The Orochi made it to the Japanese market in late 2006; the first deliveries occurred early the next year. Another supercar feature is exclusivity, partially dictated by an outrageous price. These cost the equivalent of US$90,000 at the time – quite a hefty price for a so-called “fashion sports car”. Exclusivity-wise, things were also pretty supercar-like: Mitsuoka said they would make 400 units. So Orochis have kept their value, like all of it. There are six for sale on goo-net right now, and they’re all around the ¥10m mark.

There are no production numbers available for these, so it’s up for debate whether 400 of these rolling nightmares ever did crawl out of the Mitsuoka factory, but Japanese sources seem to imply that the overwhelming majority of them seem to have been put together in the first couple of years.
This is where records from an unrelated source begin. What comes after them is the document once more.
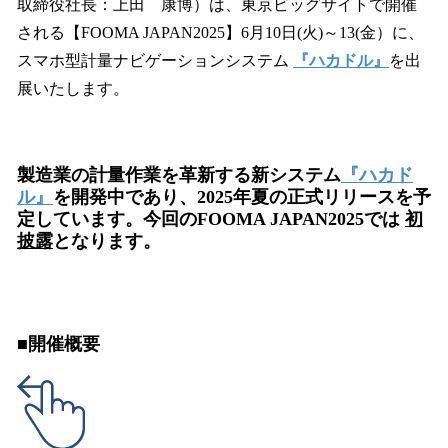
取締役社長：上田 康博）は、東京ビッグサイトで開催
される【FOOMA JAPAN2025】6月10日(火)～13(金）に、
スマホ型計量ナビゲーションシステム
『ハカドル』
を出
展いたします。
製造業の計量作業を革新する新システム
『ハカド
ル』
を開発中であり、2025年夏の正式リリースを予
定しています。今回のFOOMA JAPAN2025では
初
披露
となります。
■開催概要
Maybe the Orochi really did make it to 400 units. It’s likelier that they put together somewhere around half that number in 2006-08, hit pause when the financial crisis hit and then put together a few more until they called it quits in 2014, using mothballed V6s, as Toyota had quite putting those in their cars since 2010.

Obviously, some folks at Mitsuoka thought the standard Orochi was a bit too tame and that despite having made a five-unit “Final Edition” batch earlier in 2014, the world needed the multicoloured animé-themed Orochi Seven Eleven Evangelion after those were sold. The very final car then (some sources say they intended to made eleven of these, but if they did, I reckon they chickened out) was sold in November 2014 via a 7-Eleven raffle (because of course it was) for the special price of ¥16m. They actually released another final car in 2018, for some obscure reason. It’s called Orochi Devilman. Finally some truth in advertising.

The Mitsuoka Orochi was famous for its controversial looks. Countless column inches were dedicate to dissing this car back in the mid-‘00s, and quite a few more celebrated its demise in 2014, but few if any of the folks who wrote about it in non-Japanese publications ever had the experience of seeing it in a dark alleyway, just sitting there smirking maliciously, glistening with evil and proudly flouting its many alien orifices. Yours truly did see the Orochi, and it’s not as bad as they said it was. It’s much, much worse.

And on the off chance that contagion might spread, I think measures indicated in this post’s title ought to be considered. I do not usually advocate extreme solutions like this, but… Look at that lower mouth, the frowny one with that big bucktooth in the middle. Would you be able to sleep tonight knowing you saw this a few blocks away from your home?